Seven defendants have been charged by the U.S. attorney's office in Manhattan with conspiring to aid the Taliban by helping with heroin trafficking, a Department of Justice press release said.
Five of the defendants—Maroun Saade, Walid Nasr, Francis Sourou Ahissou, Cornielle Dato, and Martin Raouf Bouraima—were arrested in Monrovia, Liberia, last week and are in the custody of the United States. The remaining two defendants—Alwar Pouryan and Oded Orbach—were arrested in Bucharest, Romania, and are awaiting extradition to the United States. All of the defendants were charged in an indictment except Orbach, who was charged in a complaint.
The indictment charges the defendants were part of a narco-terrorism conspiracy that involved moving significant quantities of Taliban-owned heroin through West Africa. Ultimately, it would be sold for profit to customers in the United States, Canada, and Europe. In addition, Saade and Pouryan, who are Americans citizens, are charged with attempting to sell surface-to-air missiles (SAMs) and other lethal weapons to the Taliban. Those weapons were to be used to defend Taliban-run heroin laboratories against a U.S. attack in Afghanistan.
During meetings with Drug Enforcement Agency informants last summer in the West African countries of Benin and Ghana, defendants Saade, Nasr, Dato, and Bouraima agreed to receive and store several tons of Taliban-owned heroin in Benin, then they arranged to transport it to Ghana for shipment to America. In meetings with DEA confidential sources posing as Taliban members last October in Ghana, Ukraine, and Romania, Saade, Pouryan, and Orbach agreed to sell weapons, including SAMs, anti-tank missiles, grenade launchers, AK-47s, and M-16s, to the Taliban for use against the United States. Pouryan was described in one of the meetings by Saade as weapons trafficker with ties to the Lebanese terrorist group Hizballah.

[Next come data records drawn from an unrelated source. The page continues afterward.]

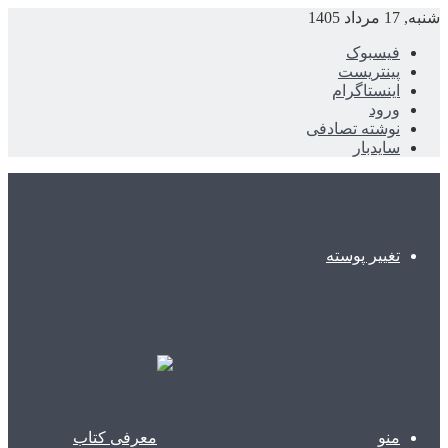
شنبه, 17 مرداد 1405
فیسبوک
پینتریست
اینستاگرام
ورود
نوشته تصادفی
سایدبار
تغییر پوسته
منو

Manhattan U.S. Attorney Preet Bharara showcased the arrests as an example of the growing nexus between international terrorist groups and criminal networks. "This alleged effort to arm and enrich the Taliban is the latest example of the dangers of an inter-connected world in which terrorists and drug runners can link up across continents to harm Americans," Bharara said.